Task objective - Would you return exactly the lines from the top of the data below through the one containing "Gameplay with a", leaving out the pictures?
Given information: Begin
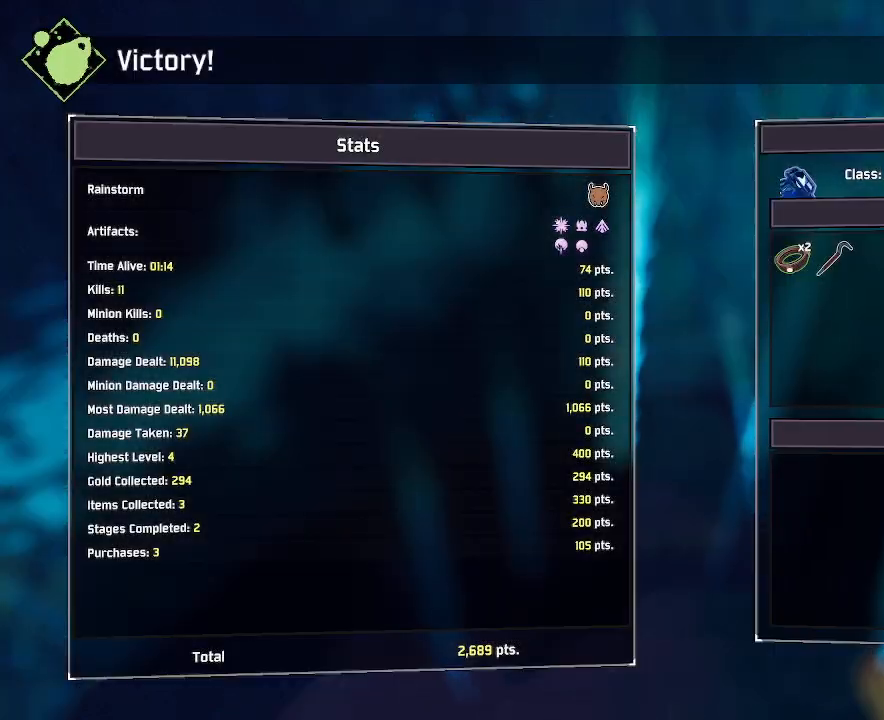
Gameplay with keyboard and mouse; each line is a JSON object with the keys and mouse buttons held at the frame after it. "events" lists presses ("down") and releases ("up") of "a", "ctrl", "d", "e", "f", "q", "r", "s", "shift", "space", "w", "mouse_left", "mouse_right", "mouse_mb4" and "mouse_mb5" between this image and that frame as [ms after this image, input, new state], when the widget could be followed in between. "mouse_left", "mouse_right", "mouse_mb4", "mouse_mb5" = the "left", "right", "mb4", "mb5" buttons of the "mouse" list. No other keys are recorded. Mouse movement is not recorded. Not read: mouse_wheel.
{"keys": [], "mouse": ["left"], "events": [[500, "mouse_left", "down"]]}
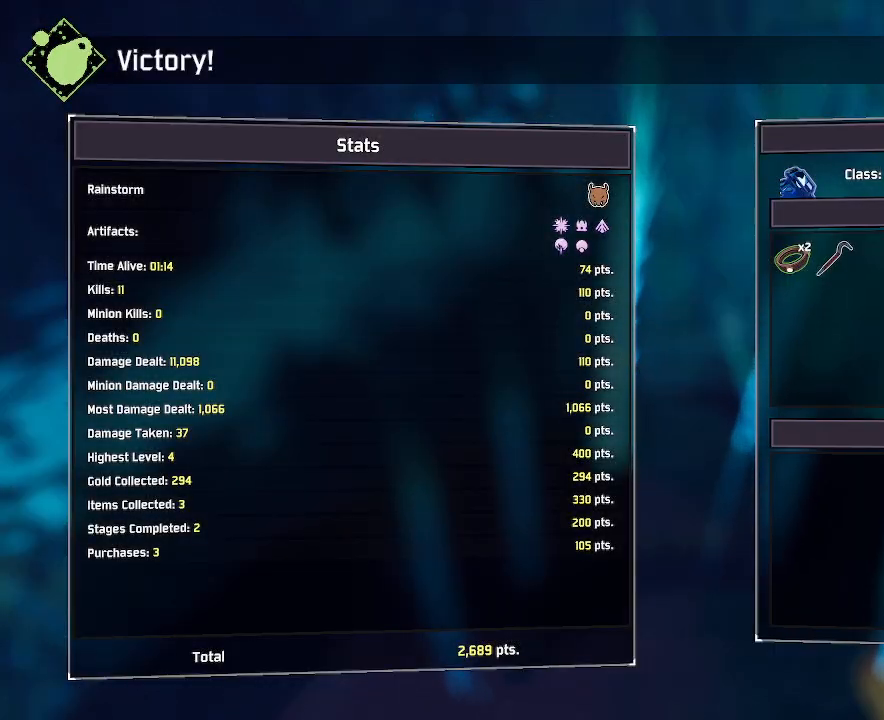
{"keys": [], "mouse": [], "events": [[100, "mouse_left", "up"]]}
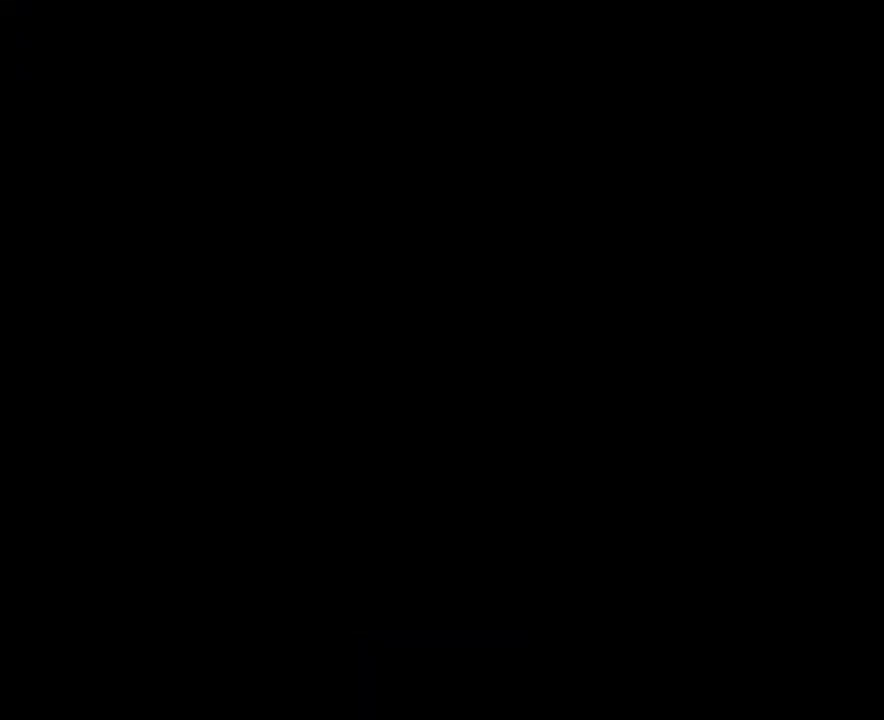
{"keys": [], "mouse": [], "events": []}
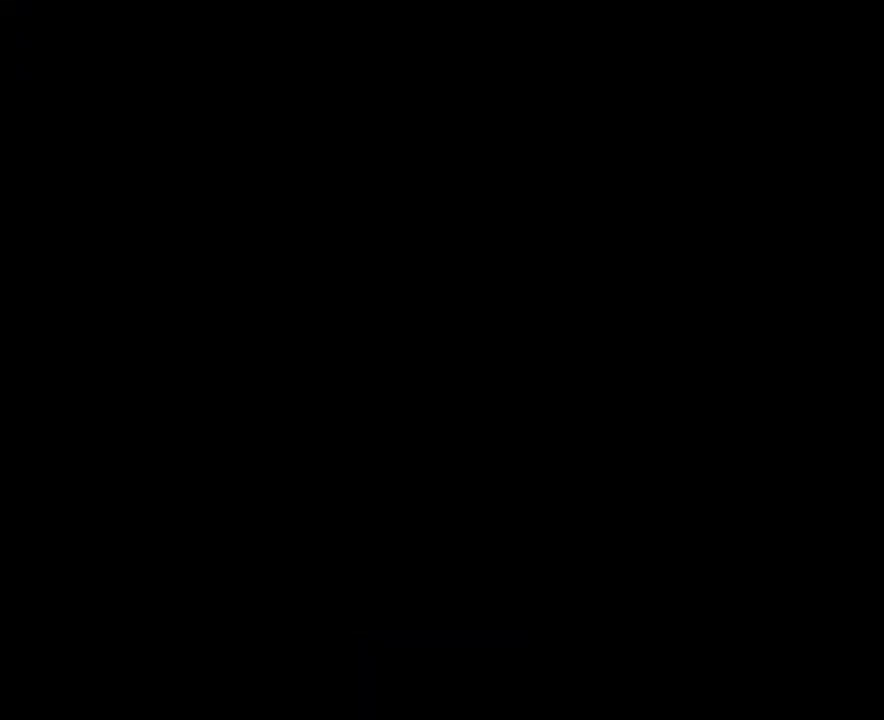
{"keys": [], "mouse": [], "events": []}
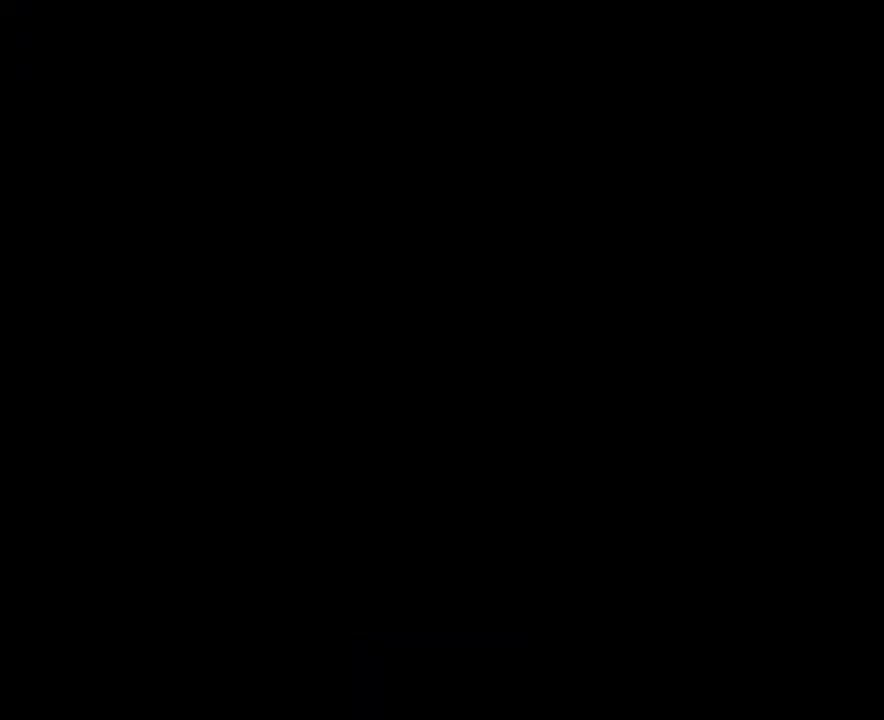
{"keys": [], "mouse": [], "events": []}
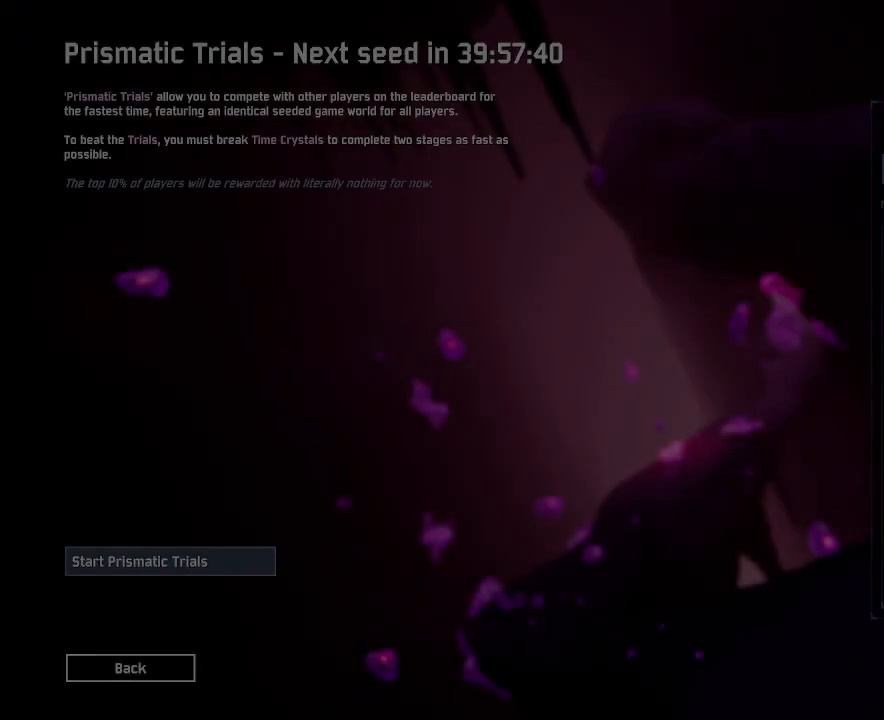
{"keys": [], "mouse": [], "events": []}
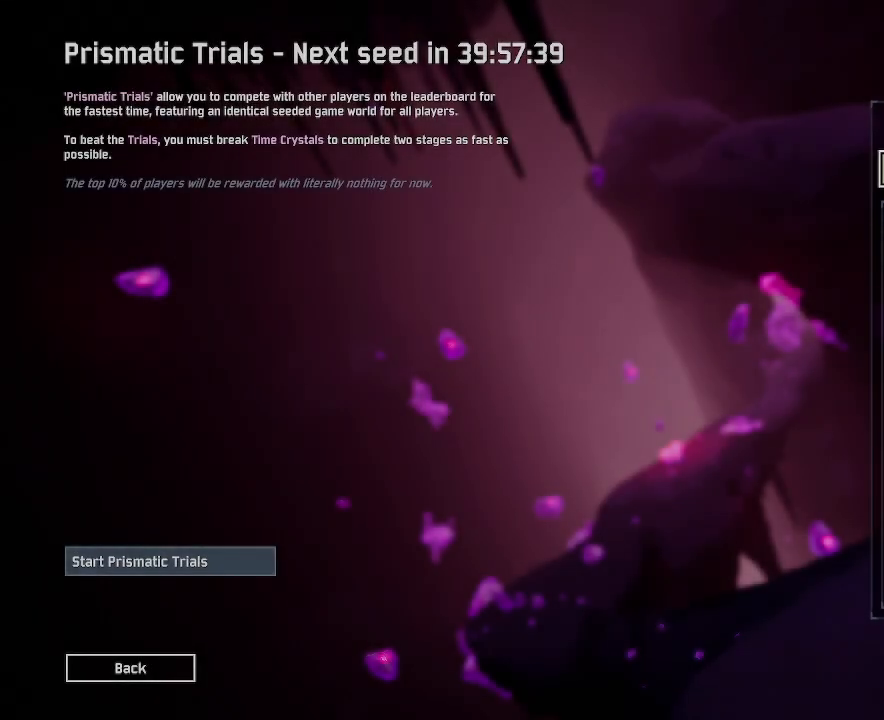
{"keys": [], "mouse": [], "events": [[50, "mouse_left", "down"], [150, "mouse_left", "up"]]}
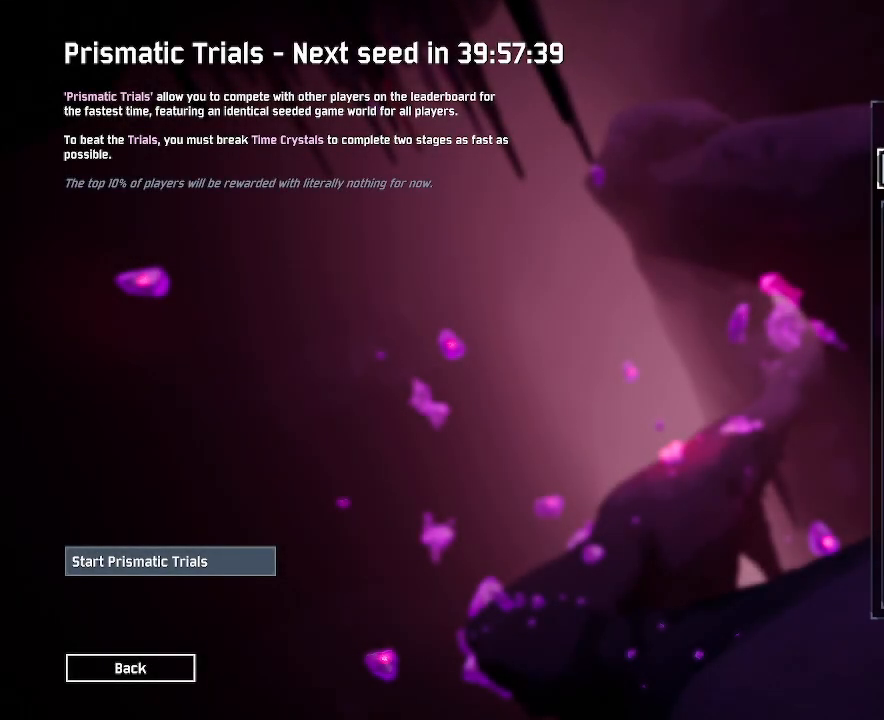
{"keys": [], "mouse": [], "events": []}
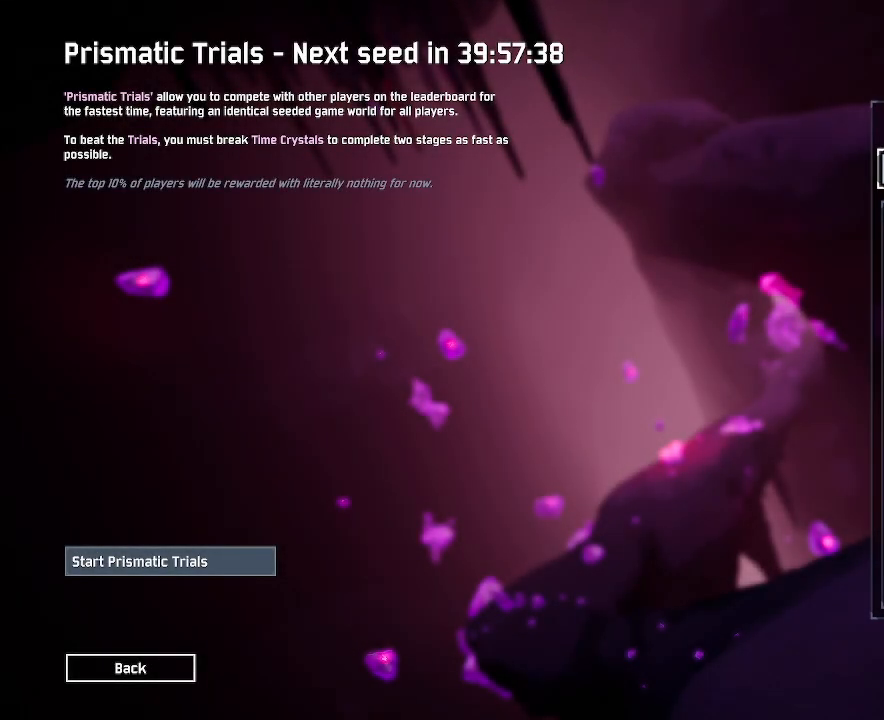
{"keys": [], "mouse": [], "events": []}
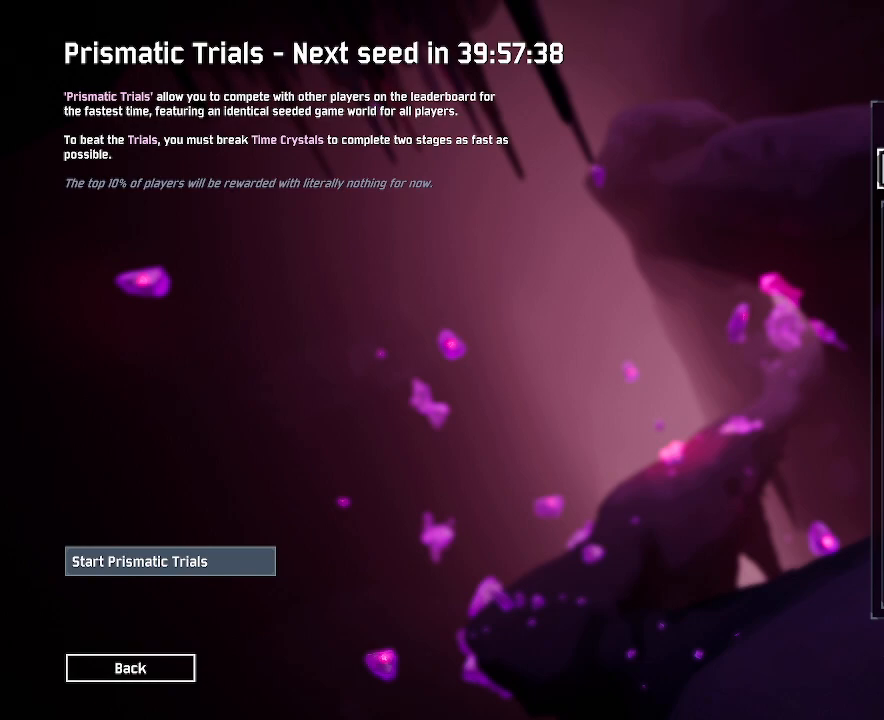
{"keys": [], "mouse": [], "events": []}
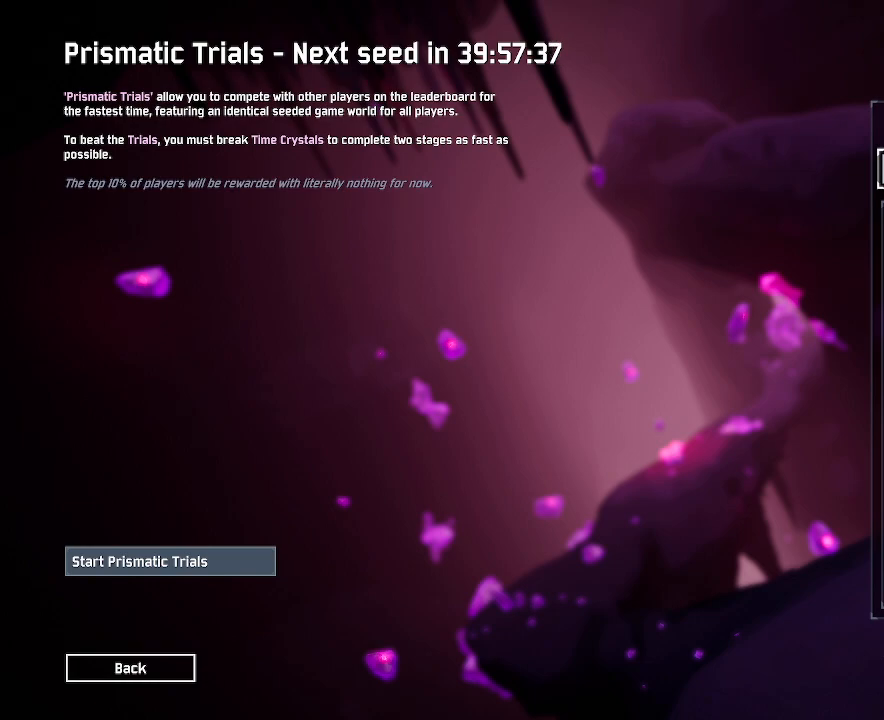
{"keys": [], "mouse": [], "events": []}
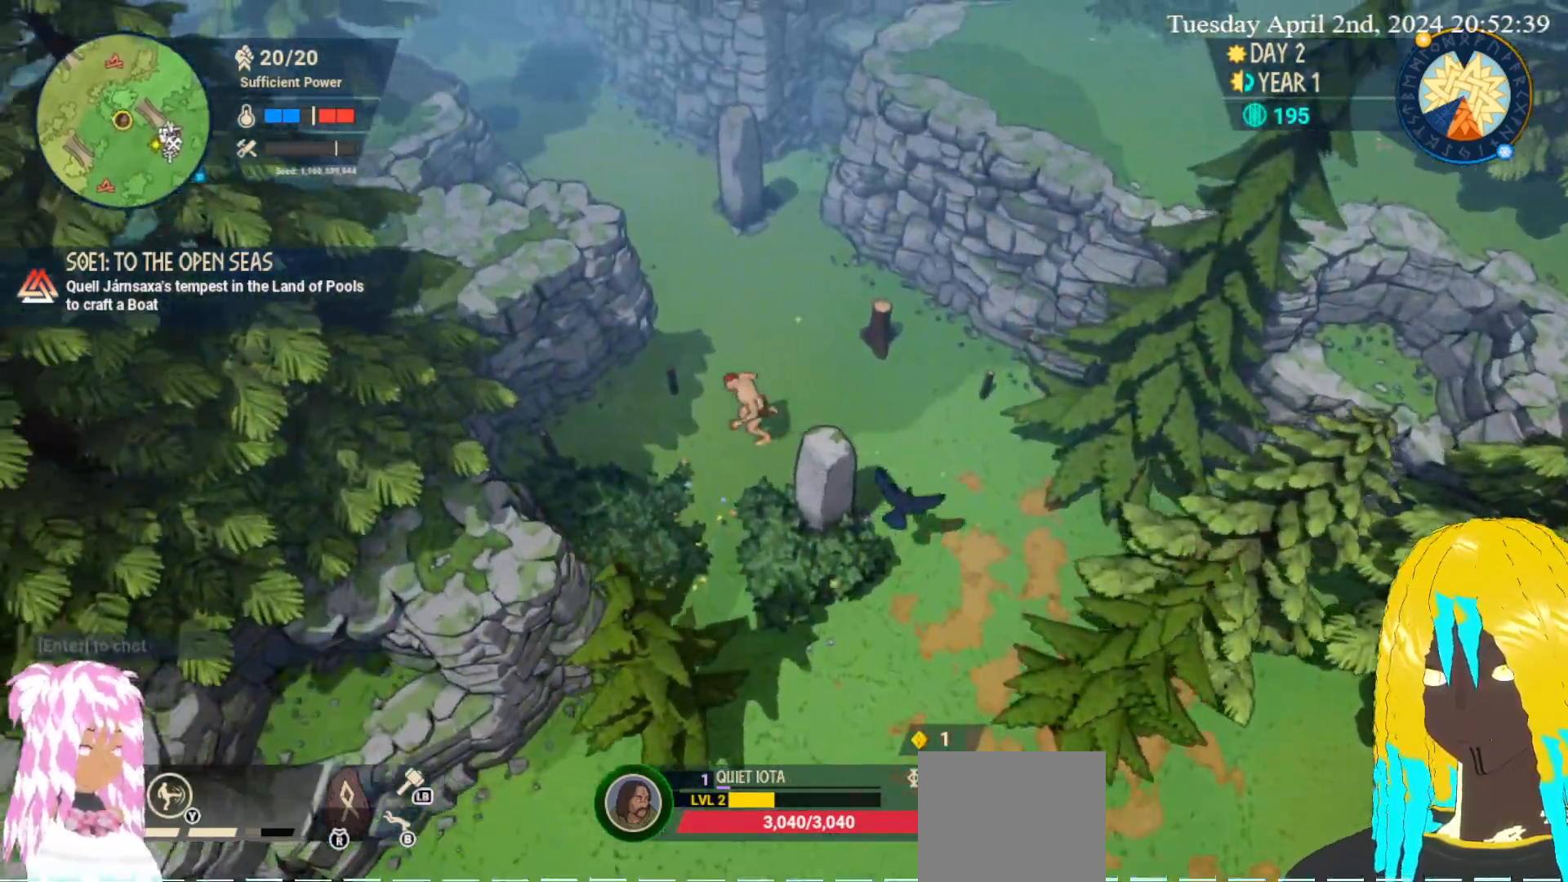
Gameplay with a controller (PlayStation layout); each line is a JSON object with the inputs held at the frame after it. "events" lists button and stick changes between this image and that frame as [ms after this image, input, new state], when the widget could be followed in between.
{"buttons": [], "left_stick": "up", "right_stick": "center", "events": [[250, "left_stick", "up-left"], [417, "left_stick", "up"]]}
Given information: End
Your solution -
Gameplay with keyboard and mouse; each line is a JSON object with the keys and mouse buttons held at the frame after it. "events" lists presses ("down") and releases ("up") of "a", "ctrl", "d", "e", "f", "q", "r", "s", "shift", "space", "w", "mouse_left", "mouse_right", "mouse_mb4" and "mouse_mb5" between this image and that frame as [ms after this image, input, new state], when the widget could be followed in between. "mouse_left", "mouse_right", "mouse_mb4", "mouse_mb5" = the "left", "right", "mb4", "mb5" buttons of the "mouse" list. No other keys are recorded. Mouse movement is not recorded. Not read: mouse_wheel.
{"keys": [], "mouse": ["left"], "events": [[500, "mouse_left", "down"]]}
{"keys": [], "mouse": [], "events": [[100, "mouse_left", "up"]]}
{"keys": [], "mouse": [], "events": []}
{"keys": [], "mouse": [], "events": []}
{"keys": [], "mouse": [], "events": []}
{"keys": [], "mouse": [], "events": []}
{"keys": [], "mouse": [], "events": [[50, "mouse_left", "down"], [150, "mouse_left", "up"]]}
{"keys": [], "mouse": [], "events": []}
{"keys": [], "mouse": [], "events": []}
{"keys": [], "mouse": [], "events": []}
{"keys": [], "mouse": [], "events": []}
Gameplay with a controller (PlayStation layout); each line is a JSON object with the inputs held at the frame after it. "events" lists button and stick changes between this image and that frame as [ms after this image, input, new state], when the widget could be followed in between.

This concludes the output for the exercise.